→ **TASK**: Transcribe all data verbatim. Skip the pictures.

→ **DATA**:
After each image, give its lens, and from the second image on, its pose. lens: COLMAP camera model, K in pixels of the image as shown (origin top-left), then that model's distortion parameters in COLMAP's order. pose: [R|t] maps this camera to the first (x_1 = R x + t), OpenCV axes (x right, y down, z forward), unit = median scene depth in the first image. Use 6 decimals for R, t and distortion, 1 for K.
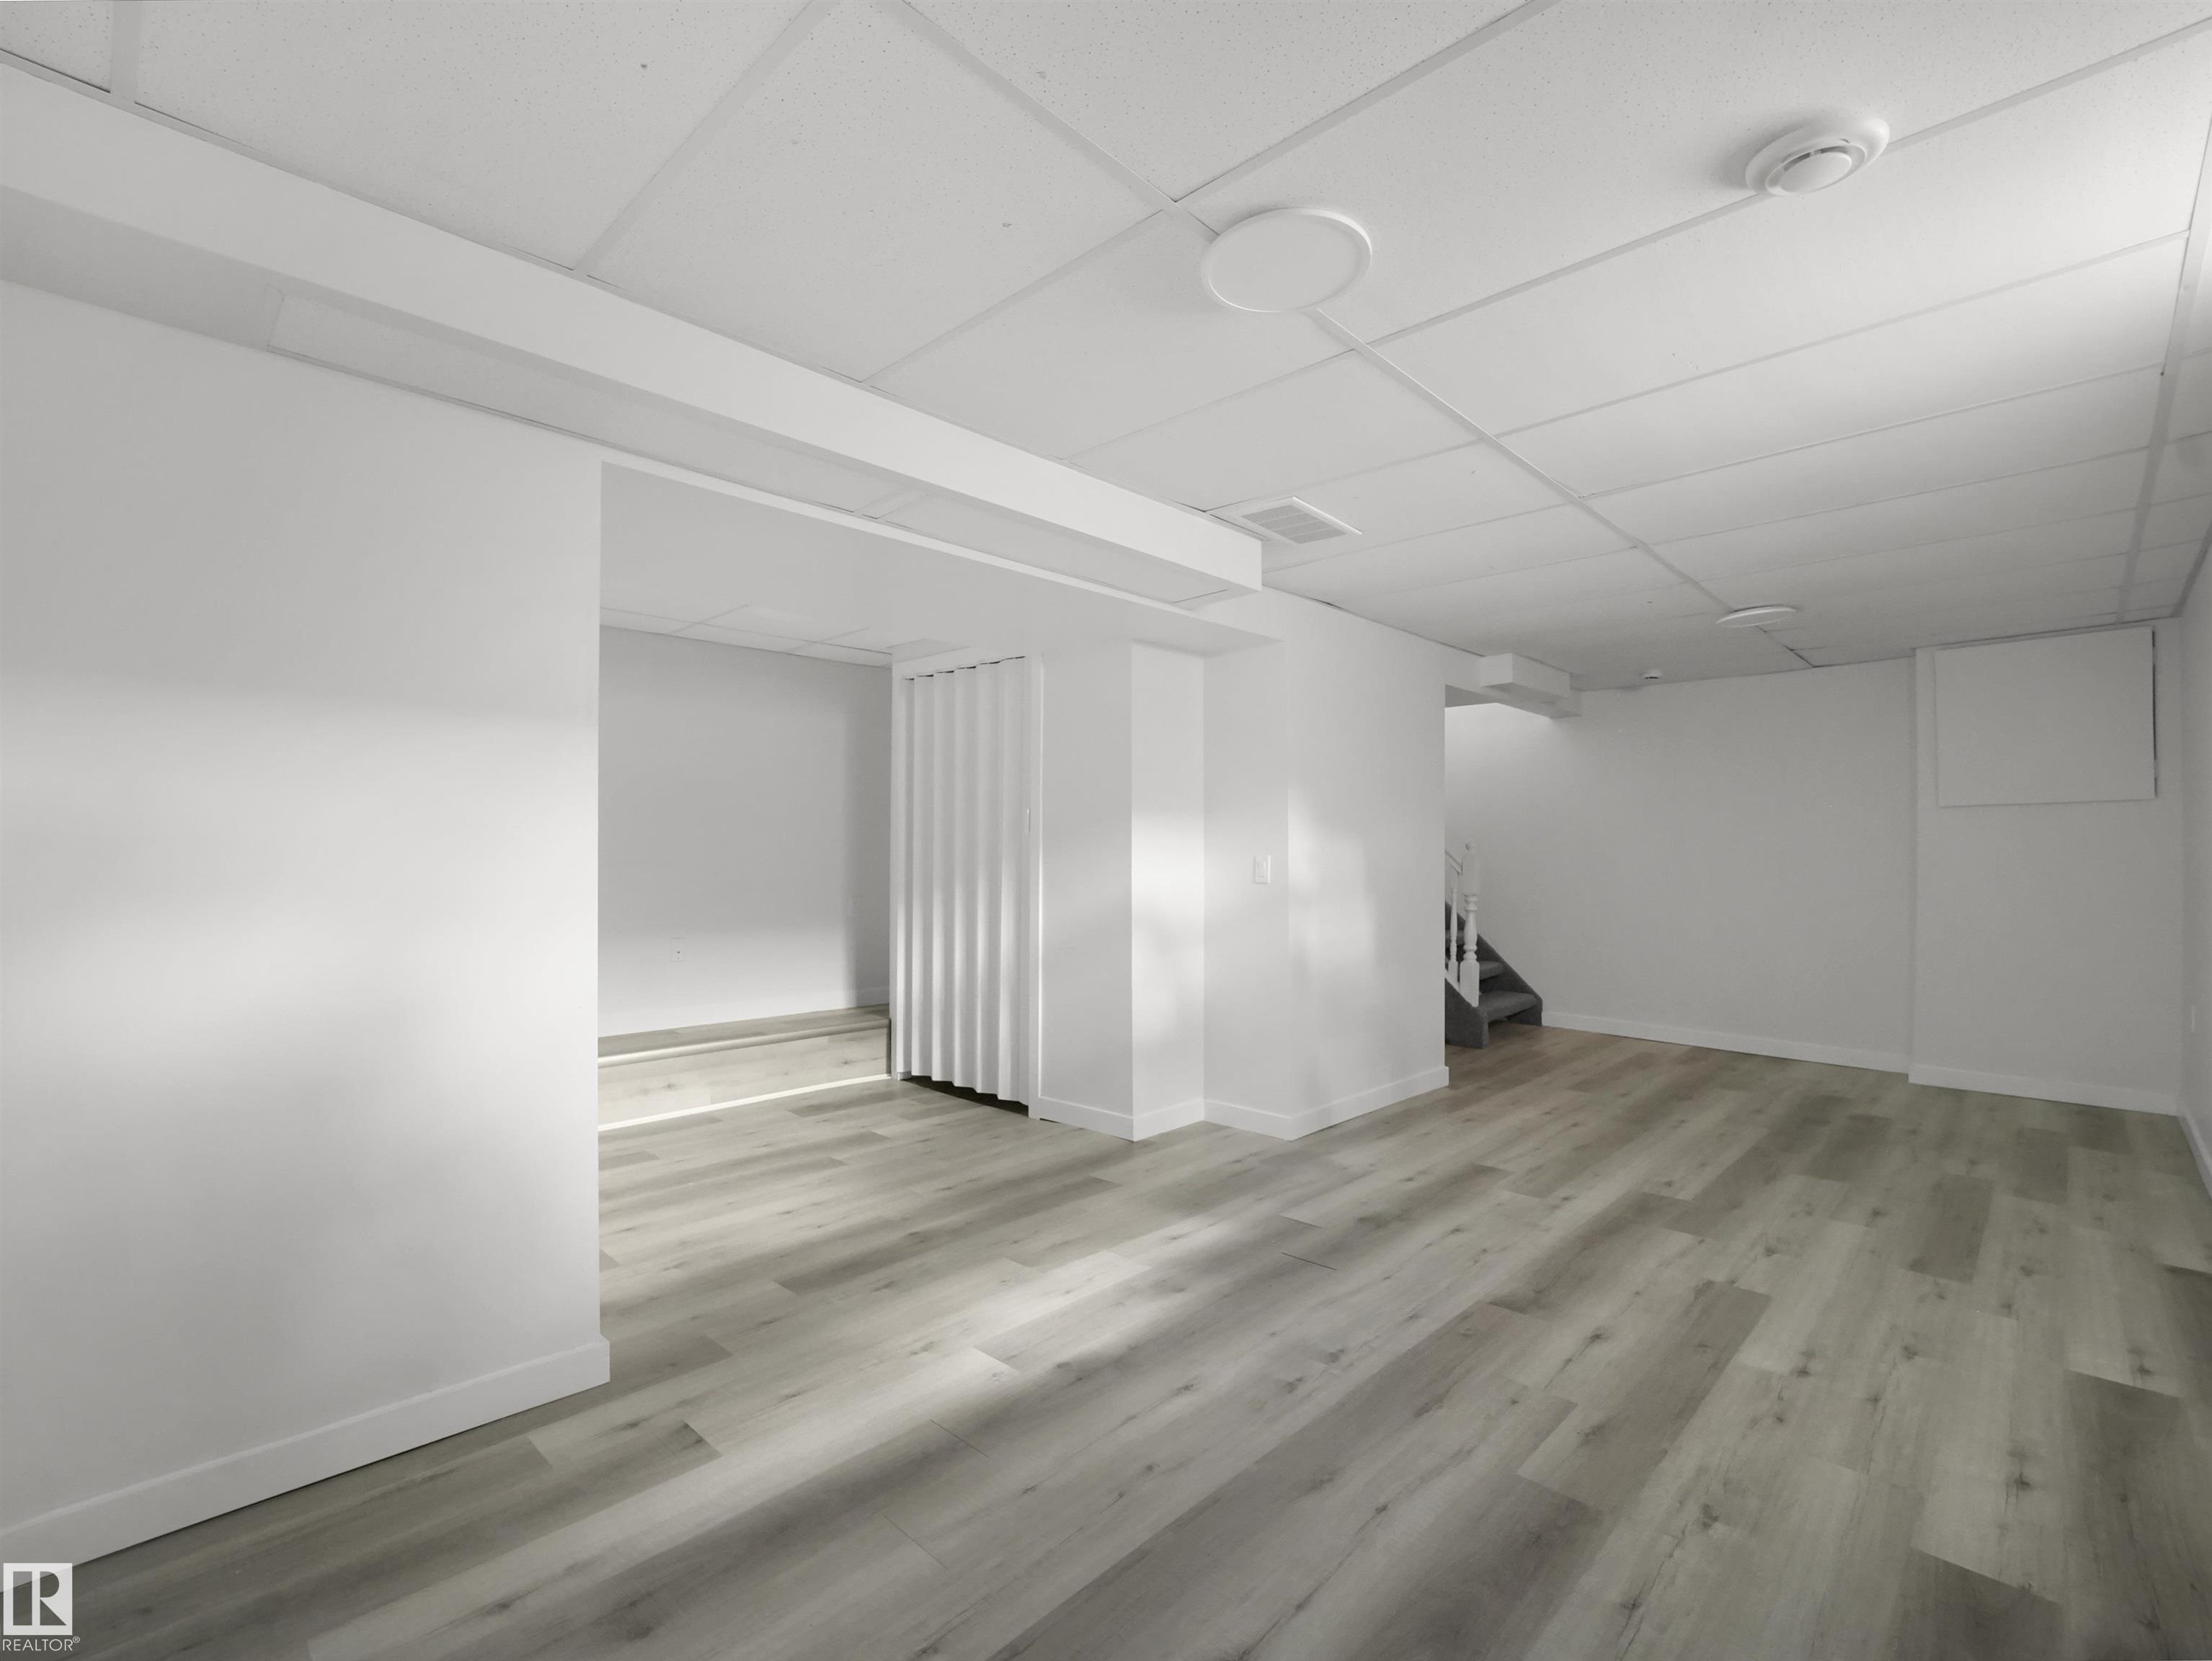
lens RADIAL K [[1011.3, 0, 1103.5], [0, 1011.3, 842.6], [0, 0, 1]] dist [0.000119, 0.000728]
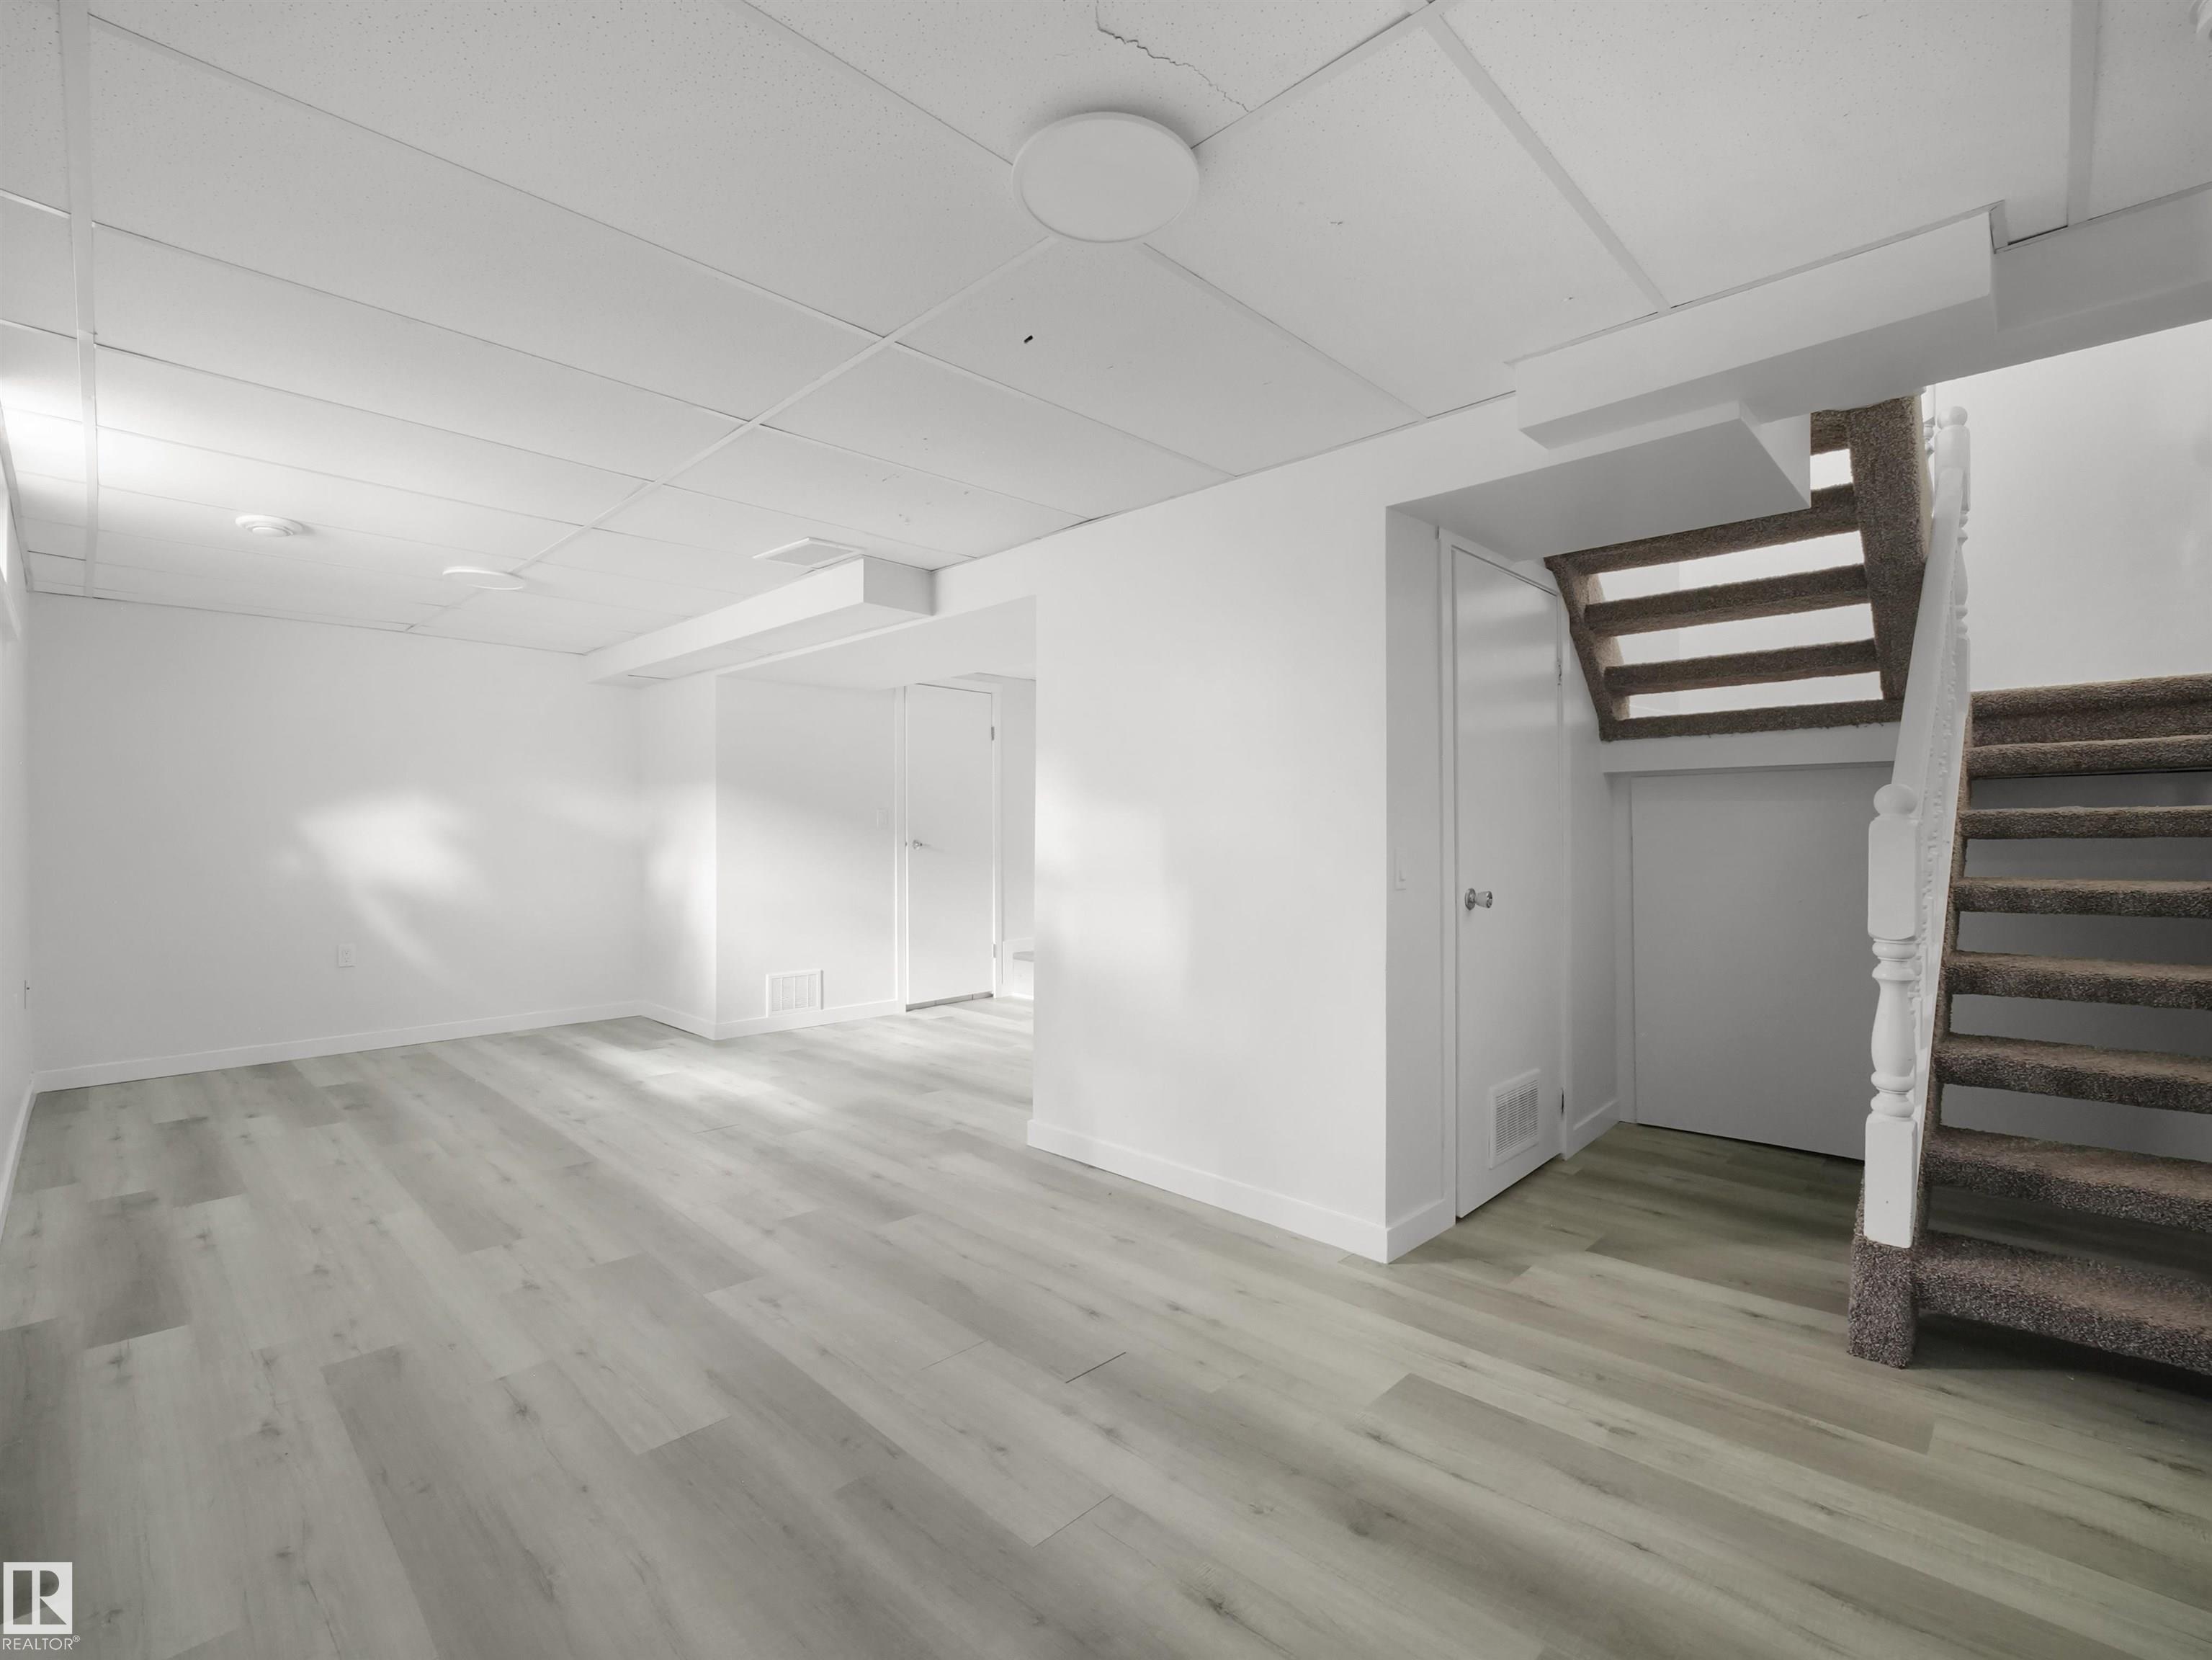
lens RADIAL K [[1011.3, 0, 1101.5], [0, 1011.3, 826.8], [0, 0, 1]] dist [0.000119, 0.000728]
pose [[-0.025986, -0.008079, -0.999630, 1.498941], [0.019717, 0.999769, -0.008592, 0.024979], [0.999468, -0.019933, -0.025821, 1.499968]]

→ **ANSWER TO THIS TASK**:
After each image, give its lens, and from the second image on, its pose. lens: COLMAP camera model, K in pixels of the image as shown (origin top-left), then that model's distortion parameters in COLMAP's order. pose: [R|t] maps this camera to the first (x_1 = R x + t), OpenCV axes (x right, y down, z forward), unit = median scene depth in the first image. Use 6 decimals for R, t and distortion, 1 for K.
lens RADIAL K [[1011.3, 0, 1103.5], [0, 1011.3, 842.6], [0, 0, 1]] dist [0.000119, 0.000728]
lens RADIAL K [[1011.3, 0, 1101.5], [0, 1011.3, 826.8], [0, 0, 1]] dist [0.000119, 0.000728]
pose [[-0.025986, -0.008079, -0.999630, 1.498941], [0.019717, 0.999769, -0.008592, 0.024979], [0.999468, -0.019933, -0.025821, 1.499968]]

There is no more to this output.